La dame n’a pas vécu le syndrome des femmes divorcées. Toutefois, Ndèye reconnaît que c’est une réalité. En conséquence, elle invite les hommes à plus de considération.
« Il faut que les gens arrêtent de stigmatiser les femmes. C’est mon destin. Je devais passer par là pour me refaire et puis c’est tout.

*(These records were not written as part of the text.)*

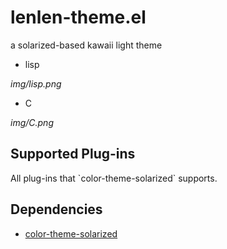 * lenlen-theme.el

a solarized-based kawaii light theme

- lisp

[[img/lisp.png]]

- C

[[img/C.png]]

** Supported Plug-ins

All plug-ins that `color-theme-solarized` supports.

** Dependencies

- [[https://github.com/sellout/emacs-color-theme-solarized][color-theme-solarized]]
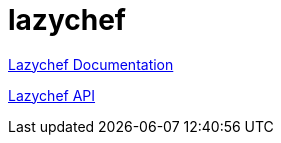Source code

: = lazychef

https://github.com/koapti/lazychef-documentation[Lazychef Documentation]

https://github.com/koapti/lazychef-api[Lazychef API]
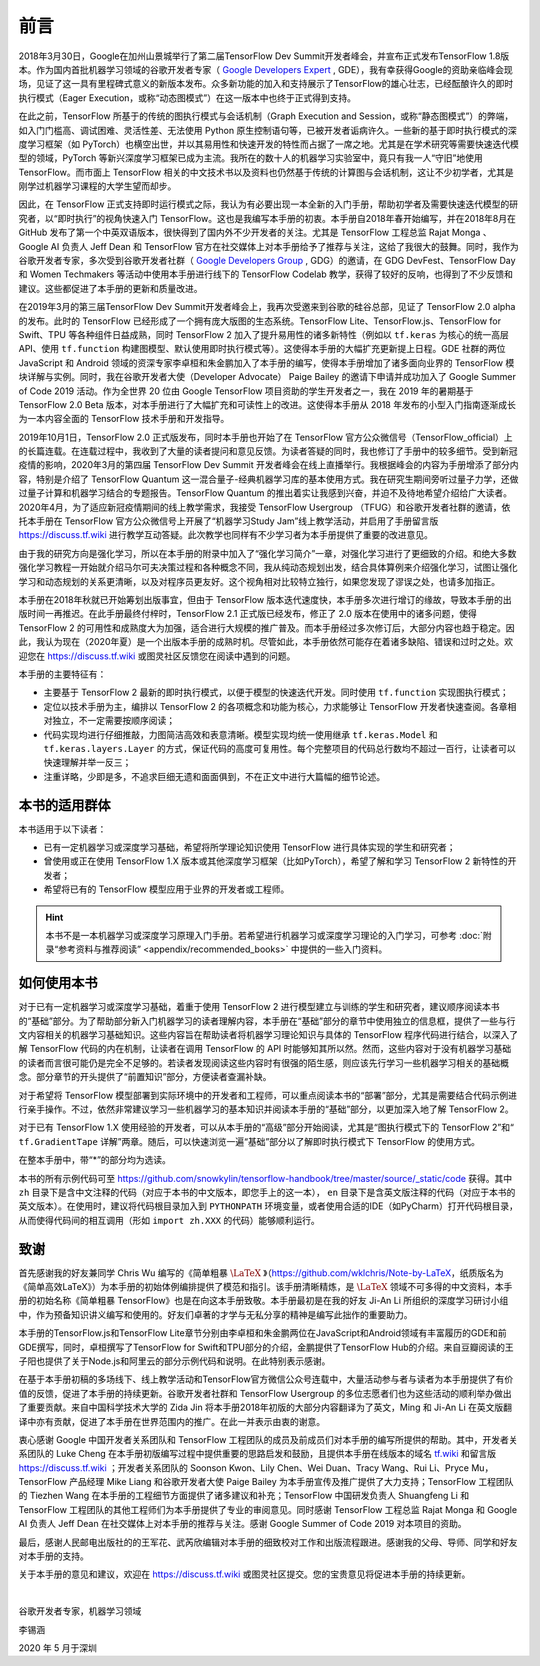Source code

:前言
======

2018年3月30日，Google在加州山景城举行了第二届TensorFlow Dev Summit开发者峰会，并宣布正式发布TensorFlow 1.8版本。作为国内首批机器学习领域的谷歌开发者专家（ `Google Developers Expert <https://developers.google.cn/community/experts>`_ , GDE），我有幸获得Google的资助亲临峰会现场，见证了这一具有里程碑式意义的新版本发布。众多新功能的加入和支持展示了TensorFlow的雄心壮志，已经酝酿许久的即时执行模式（Eager Execution，或称“动态图模式”）在这一版本中也终于正式得到支持。

在此之前，TensorFlow 所基于的传统的图执行模式与会话机制（Graph Execution and Session，或称“静态图模式”）的弊端，如入门门槛高、调试困难、灵活性差、无法使用 Python 原生控制语句等，已被开发者诟病许久。一些新的基于即时执行模式的深度学习框架（如 PyTorch）也横空出世，并以其易用性和快速开发的特性而占据了一席之地。尤其是在学术研究等需要快速迭代模型的领域，PyTorch 等新兴深度学习框架已成为主流。我所在的数十人的机器学习实验室中，竟只有我一人“守旧”地使用 TensorFlow。而市面上 TensorFlow 相关的中文技术书以及资料也仍然基于传统的计算图与会话机制，这让不少初学者，尤其是刚学过机器学习课程的大学生望而却步。

因此，在 TensorFlow 正式支持即时运行模式之际，我认为有必要出现一本全新的入门手册，帮助初学者及需要快速迭代模型的研究者，以“即时执行”的视角快速入门 TensorFlow。这也是我编写本手册的初衷。本手册自2018年春开始编写，并在2018年8月在 GitHub 发布了第一个中英双语版本，很快得到了国内外不少开发者的关注。尤其是 TensorFlow 工程总监 Rajat Monga 、 Google AI 负责人 Jeff Dean 和 TensorFlow 官方在社交媒体上对本手册给予了推荐与关注，这给了我很大的鼓舞。同时，我作为谷歌开发者专家，多次受到谷歌开发者社群（ `Google Developers Group <https://developers.google.cn/community/gdg>`_ , GDG）的邀请，在 GDG DevFest、TensorFlow Day 和 Women Techmakers 等活动中使用本手册进行线下的 TensorFlow Codelab 教学，获得了较好的反响，也得到了不少反馈和建议。这些都促进了本手册的更新和质量改进。

在2019年3月的第三届TensorFlow Dev Summit开发者峰会上，我再次受邀来到谷歌的硅谷总部，见证了 TensorFlow 2.0 alpha 的发布。此时的 TensorFlow 已经形成了一个拥有庞大版图的生态系统。TensorFlow Lite、TensorFlow.js、TensorFlow for Swift、TPU 等各种组件日益成熟，同时 TensorFlow 2 加入了提升易用性的诸多新特性（例如以 ``tf.keras`` 为核心的统一高层API、使用 ``tf.function`` 构建图模型、默认使用即时执行模式等）。这使得本手册的大幅扩充更新提上日程。GDE 社群的两位 JavaScript 和 Android 领域的资深专家李卓桓和朱金鹏加入了本手册的编写，使得本手册增加了诸多面向业界的 TensorFlow 模块详解与实例。同时，我在谷歌开发者大使（Developer Advocate） Paige Bailey 的邀请下申请并成功加入了 Google Summer of Code 2019 活动。作为全世界 20 位由 Google TensorFlow 项目资助的学生开发者之一，我在 2019 年的暑期基于 TensorFlow 2.0 Beta 版本，对本手册进行了大幅扩充和可读性上的改进。这使得本手册从 2018 年发布的小型入门指南逐渐成长为一本内容全面的 TensorFlow 技术手册和开发指导。

2019年10月1日，TensorFlow 2.0 正式版发布，同时本手册也开始了在 TensorFlow 官方公众微信号（TensorFlow_official）上的长篇连载。在连载过程中，我收到了大量的读者提问和意见反馈。为读者答疑的同时，我也修订了手册中的较多细节。受到新冠疫情的影响，2020年3月的第四届 TensorFlow Dev Summit 开发者峰会在线上直播举行。我根据峰会的内容为手册增添了部分内容，特别是介绍了 TensorFlow Quantum 这一混合量子-经典机器学习库的基本使用方式。我在研究生期间旁听过量子力学，还做过量子计算和机器学习结合的专题报告。TensorFlow Quantum 的推出着实让我感到兴奋，并迫不及待地希望介绍给广大读者。2020年4月，为了适应新冠疫情期间的线上教学需求，我接受 TensorFlow Usergroup （TFUG）和谷歌开发者社群的邀请，依托本手册在 TensorFlow 官方公众微信号上开展了“机器学习Study Jam”线上教学活动，并启用了手册留言版 https://discuss.tf.wiki 进行教学互动答疑。此次教学也同样有不少学习者为本手册提供了重要的改进意见。

由于我的研究方向是强化学习，所以在本手册的附录中加入了“强化学习简介”一章，对强化学习进行了更细致的介绍。和绝大多数强化学习教程一开始就介绍马尔可夫决策过程和各种概念不同，我从纯动态规划出发，结合具体算例来介绍强化学习，试图让强化学习和动态规划的关系更清晰，以及对程序员更友好。这个视角相对比较特立独行，如果您发现了谬误之处，也请多加指正。

本手册在2018年秋就已开始筹划出版事宜，但由于 TensorFlow 版本迭代速度快，本手册多次进行增订的缘故，导致本手册的出版时间一再推迟。在此手册最终付梓时，TensorFlow 2.1 正式版已经发布，修正了 2.0 版本在使用中的诸多问题，使得 TensorFlow 2 的可用性和成熟度大为加强，适合进行大规模的推广普及。而本手册经过多次修订后，大部分内容也趋于稳定。因此，我认为现在（2020年夏）是一个出版本手册的成熟时机。尽管如此，本手册依然可能存在着诸多缺陷、错误和过时之处。欢迎您在 https://discuss.tf.wiki 或图灵社区反馈您在阅读中遇到的问题。

本手册的主要特征有：

* 主要基于 TensorFlow 2 最新的即时执行模式，以便于模型的快速迭代开发。同时使用 ``tf.function`` 实现图执行模式；
* 定位以技术手册为主，编排以 TensorFlow 2 的各项概念和功能为核心，力求能够让 TensorFlow 开发者快速查阅。各章相对独立，不一定需要按顺序阅读；
* 代码实现均进行仔细推敲，力图简洁高效和表意清晰。模型实现均统一使用继承 ``tf.keras.Model`` 和 ``tf.keras.layers.Layer`` 的方式，保证代码的高度可复用性。每个完整项目的代码总行数均不超过一百行，让读者可以快速理解并举一反三；
* 注重详略，少即是多，不追求巨细无遗和面面俱到，不在正文中进行大篇幅的细节论述。

本书的适用群体
^^^^^^^^^^^^^^^^^^^^^^^^^^^^^^^^^^^^^^^^^^^^

本书适用于以下读者：

* 已有一定机器学习或深度学习基础，希望将所学理论知识使用 TensorFlow 进行具体实现的学生和研究者；
* 曾使用或正在使用 TensorFlow 1.X 版本或其他深度学习框架（比如PyTorch），希望了解和学习 TensorFlow 2 新特性的开发者；
* 希望将已有的 TensorFlow 模型应用于业界的开发者或工程师。

.. hint:: 本书不是一本机器学习或深度学习原理入门手册。若希望进行机器学习或深度学习理论的入门学习，可参考 :doc:`附录“参考资料与推荐阅读” <appendix/recommended_books>` 中提供的一些入门资料。

如何使用本书
^^^^^^^^^^^^^^^^^^^^^^^^^^^^^^^^^^^^^^^^^^^^

对于已有一定机器学习或深度学习基础，着重于使用 TensorFlow 2 进行模型建立与训练的学生和研究者，建议顺序阅读本书的“基础”部分。为了帮助部分新入门机器学习的读者理解内容，本手册在“基础”部分的章节中使用独立的信息框，提供了一些与行文内容相关的机器学习基础知识。这些内容旨在帮助读者将机器学习理论知识与具体的 TensorFlow 程序代码进行结合，以深入了解 TensorFlow 代码的内在机制，让读者在调用 TensorFlow 的 API 时能够知其所以然。然而，这些内容对于没有机器学习基础的读者而言很可能仍是完全不足够的。若读者发现阅读这些内容时有很强的陌生感，则应该先行学习一些机器学习相关的基础概念。部分章节的开头提供了“前置知识”部分，方便读者查漏补缺。

对于希望将 TensorFlow 模型部署到实际环境中的开发者和工程师，可以重点阅读本书的“部署”部分，尤其是需要结合代码示例进行亲手操作。不过，依然非常建议学习一些机器学习的基本知识并阅读本手册的“基础”部分，以更加深入地了解 TensorFlow 2。

对于已有 TensorFlow 1.X 使用经验的开发者，可以从本手册的“高级”部分开始阅读，尤其是“图执行模式下的 TensorFlow 2”和“ ``tf.GradientTape`` 详解”两章。随后，可以快速浏览一遍“基础”部分以了解即时执行模式下 TensorFlow 的使用方式。

在整本手册中，带“*”的部分均为选读。

本书的所有示例代码可至 https://github.com/snowkylin/tensorflow-handbook/tree/master/source/_static/code 获得。其中 ``zh`` 目录下是含中文注释的代码（对应于本书的中文版本，即您手上的这一本）， ``en`` 目录下是含英文版注释的代码（对应于本书的英文版本）。在使用时，建议将代码根目录加入到 ``PYTHONPATH`` 环境变量，或者使用合适的IDE（如PyCharm）打开代码根目录，从而使得代码间的相互调用（形如 ``import zh.XXX`` 的代码）能够顺利运行。

致谢
^^^^^^^^^^^^^^^^^^^^^^^^^^^^^^^^^^^^^^^^^^^^

首先感谢我的好友兼同学 Chris Wu 编写的《简单粗暴 :math:`\text{\LaTeX}` 》（https://github.com/wklchris/Note-by-LaTeX，纸质版名为《简单高效LaTeX》）为本手册的初始体例编排提供了模范和指引。该手册清晰精炼，是 :math:`\text{\LaTeX}` 领域不可多得的中文资料，本手册的初始名称《简单粗暴 TensorFlow》也是在向这本手册致敬。本手册最初是在我的好友 Ji-An Li 所组织的深度学习研讨小组中，作为预备知识讲义编写和使用的。好友们卓著的才学与无私分享的精神是编写此拙作的重要助力。

本手册的TensorFlow.js和TensorFlow Lite章节分别由李卓桓和朱金鹏两位在JavaScript和Android领域有丰富履历的GDE和前GDE撰写，同时，卓桓撰写了TensorFlow for Swift和TPU部分的介绍，金鹏提供了TensorFlow Hub的介绍。来自豆瓣阅读的王子阳也提供了关于Node.js和阿里云的部分示例代码和说明。在此特别表示感谢。

在基于本手册初稿的多场线下、线上教学活动和TensorFlow官方微信公众号连载中，大量活动参与者与读者为本手册提供了有价值的反馈，促进了本手册的持续更新。谷歌开发者社群和 TensorFlow Usergroup 的多位志愿者们也为这些活动的顺利举办做出了重要贡献。来自中国科学技术大学的 Zida Jin 将本手册2018年初版的大部分内容翻译为了英文，Ming 和 Ji-An Li 在英文版翻译中亦有贡献，促进了本手册在世界范围内的推广。在此一并表示由衷的谢意。

衷心感谢 Google 中国开发者关系团队和 TensorFlow 工程团队的成员及前成员们对本手册的编写所提供的帮助。其中，开发者关系团队的 Luke Cheng 在本手册初版编写过程中提供重要的思路启发和鼓励，且提供本手册在线版本的域名 `tf.wiki <https://tf.wiki>`_ 和留言版 https://discuss.tf.wiki ；开发者关系团队的 Soonson Kwon、Lily Chen、Wei Duan、Tracy Wang、Rui Li、Pryce Mu，TensorFlow 产品经理 Mike Liang 和谷歌开发者大使 Paige Bailey 为本手册宣传及推广提供了大力支持；TensorFlow 工程团队的 Tiezhen Wang 在本手册的工程细节方面提供了诸多建议和补充；TensorFlow 中国研发负责人 Shuangfeng Li 和 TensorFlow 工程团队的其他工程师们为本手册提供了专业的审阅意见。同时感谢 TensorFlow 工程总监 Rajat Monga 和 Google AI 负责人 Jeff Dean 在社交媒体上对本手册的推荐与关注。感谢 Google Summer of Code 2019 对本项目的资助。

最后，感谢人民邮电出版社的的王军花、武芮欣编辑对本手册的细致校对工作和出版流程跟进。感谢我的父母、导师、同学和好友对本手册的支持。

关于本手册的意见和建议，欢迎在 https://discuss.tf.wiki 或图灵社区提交。您的宝贵意见将促进本手册的持续更新。

|

谷歌开发者专家，机器学习领域

李锡涵

2020 年 5 月于深圳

On aime trop les jugements, c’est ça qui nous retarde au Sénégal. J’ai continué mon boulot et avec le peu que je gagne, je prends soins de moi et de mon bébé. Je n’ai pas de problèmes financiers », a laissé entendre Ndèye.
La peur d’un nouveau divorce
La comptable cherche un époux. Toutefois, elle est hantée par une éventuelle désunion. Elle est encore traumatisée le divorce après 4 mois de mariage.
« Je ne n’ai pas de temps à m’attarder sur des détails. J’ai vécu quelque chose et c’est le passé. Je compte me remarier et fonder une famille, gérer ma vie professionnelle et ma vie familiale. Je tiens beaucoup à mon travail. Mes parents se sont sacrifiés pour que je puisse réussir donc ce n’est pas quelque chose à négliger », argumente Ndèye.
Une vie après le divorce
Le divorce n’est pas la vie du monde. Il y a une vie après une désunion. Pour elle, on peut être divorcée et vivre dignement. Un divorce fait partie du destin dans la vie d’une personne. « Chacun a son destin, le fait d’être divorcé ne veut pas dire qu’on est mauvais. Dans un couple, personne ne souhaite la séparation. Mais parfois c’est ce qui est mieux pour le bien-être de tout un chacun », tranche Ndèye.